"""
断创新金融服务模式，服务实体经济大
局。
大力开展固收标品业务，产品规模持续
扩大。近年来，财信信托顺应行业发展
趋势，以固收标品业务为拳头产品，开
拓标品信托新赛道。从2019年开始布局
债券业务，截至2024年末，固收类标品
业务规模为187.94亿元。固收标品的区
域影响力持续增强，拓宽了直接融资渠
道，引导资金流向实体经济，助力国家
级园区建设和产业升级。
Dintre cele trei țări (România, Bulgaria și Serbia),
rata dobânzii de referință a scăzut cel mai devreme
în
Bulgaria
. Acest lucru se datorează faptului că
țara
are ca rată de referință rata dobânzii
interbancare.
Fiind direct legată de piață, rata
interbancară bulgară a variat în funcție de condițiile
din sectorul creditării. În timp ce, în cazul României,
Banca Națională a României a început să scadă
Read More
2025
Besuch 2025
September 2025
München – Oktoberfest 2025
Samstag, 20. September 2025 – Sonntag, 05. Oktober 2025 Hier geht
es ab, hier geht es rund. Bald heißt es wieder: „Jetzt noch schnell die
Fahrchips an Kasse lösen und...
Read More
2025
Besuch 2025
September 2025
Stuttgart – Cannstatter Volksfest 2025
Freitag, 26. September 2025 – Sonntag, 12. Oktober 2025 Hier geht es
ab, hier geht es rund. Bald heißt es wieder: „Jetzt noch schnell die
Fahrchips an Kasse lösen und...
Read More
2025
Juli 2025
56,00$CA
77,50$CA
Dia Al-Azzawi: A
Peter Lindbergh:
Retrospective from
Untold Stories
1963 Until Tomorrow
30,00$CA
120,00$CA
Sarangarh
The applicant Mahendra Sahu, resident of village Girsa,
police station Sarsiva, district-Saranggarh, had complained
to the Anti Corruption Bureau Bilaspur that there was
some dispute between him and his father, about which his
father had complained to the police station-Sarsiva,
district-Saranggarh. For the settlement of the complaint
"""
### To-do item
Copy out the lines above that hold the string "Bald".

### Response below
es ab, hier geht es rund. Bald heißt es wieder: „Jetzt noch schnell die
ab, hier geht es rund. Bald heißt es wieder: „Jetzt noch schnell die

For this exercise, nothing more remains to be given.